One point about Trace Trees (as opposed to less structured kinds of tracing):
you get function inlining without having to build interpreter frames at all,
because the trace recording must reach the loop header in the outer function in order to complete. Therefore, so long
as the JITted code stays "on trace", no interpreter frames need to be built.
If the commonPath function itself contains a guard that side-exits
at runtime, then (and only then) will one or more interpreter frames need to be
reconstructed.
Let's say after some number of iterations, the loop shown above side-exits at
the guard for usuallyTrue() because that function returns a falsy value.
We abort correctly back to the interpreter, but keep recording in case we can complete
another trace back to the same loop header, and extend the first into a
trace tree. This allows us to handle different paths through the control
flow graph (including inlined functions) under a hot loop.
What It All Means
Pulling back from the details, a few points deserve to be called out:
- We have, right now, x86, x86-64, and ARM support in TraceMonkey. This
means we are ready for mobile and desktop target platforms out of the box.

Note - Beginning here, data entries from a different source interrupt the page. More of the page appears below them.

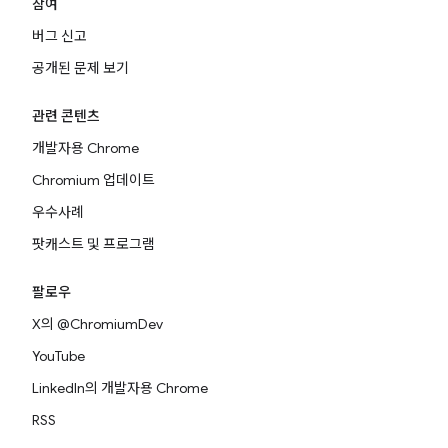
참여
버그 신고
공개된 문제 보기
관련 콘텐츠
개발자용 Chrome
Chromium 업데이트
우수사례
팟캐스트 및 프로그램
팔로우
X의 @ChromiumDev
YouTube
LinkedIn의 개발자용 Chrome
RSS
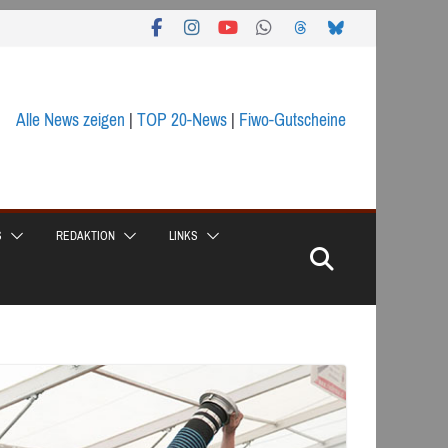
Alle News zeigen
|
TOP 20-News
|
Fiwo-Gutscheine
S
REDAKTION
LINKS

- As the performance keeps going up, people will write and transport code
that was "too slow" to run in the browser as JS. This means the web can
accomodate workloads that right now require a proprietary plugin.
- As we trace more of the DOM and our other native code, we increase the
memory-safe codebase that must be trusted not to have an exploitable bug.
- Tracing follows only the hot paths, and builds a trace-tree cache. Cold
code never gets traced or JITted, avoiding the memory bloat that
whole-method JITs incur. Tracing is mobile-friendly.
- JS-driven
TraceMonkey advances us toward the
Mozilla
2 future where even more Firefox code is written in JS. Firefox gets
faster and safer as this process unfolds.
I believe that other browsers will follow our lead and take JS performance
through current interpreter speed barriers, using just-in-time native code
compilation. Beyond what TraceMonkey means for Firefox and other Mozilla
projects, it heralds the JavaScript Lightspeed future we've all been
anticipating. We are moving the goal posts and changing the game, for the
benefit of all web developers.
Acknowledgments
I would like to thank
Michael
Franz and the rest of his group at UC Irvine, especially
Michael Bebenita,
Mason Chang, and Gregor Wagner; also the National Science Foundation for supporting Andreas Gal's thesis.
I'm also grateful to Ed Smith and the Tamarin Tracing team at Adobe for the TT
Nanojit, which was a huge boost to developing TraceMonkey.
And of course, mad props and late night thanks to Team TraceMonkey: Andreas,
Shaver, David Anderson, with
valuable assists from Bob Clary, Rob Sayre, Blake Kaplan, Boris Zbarsky, and Vladimir Vukićević.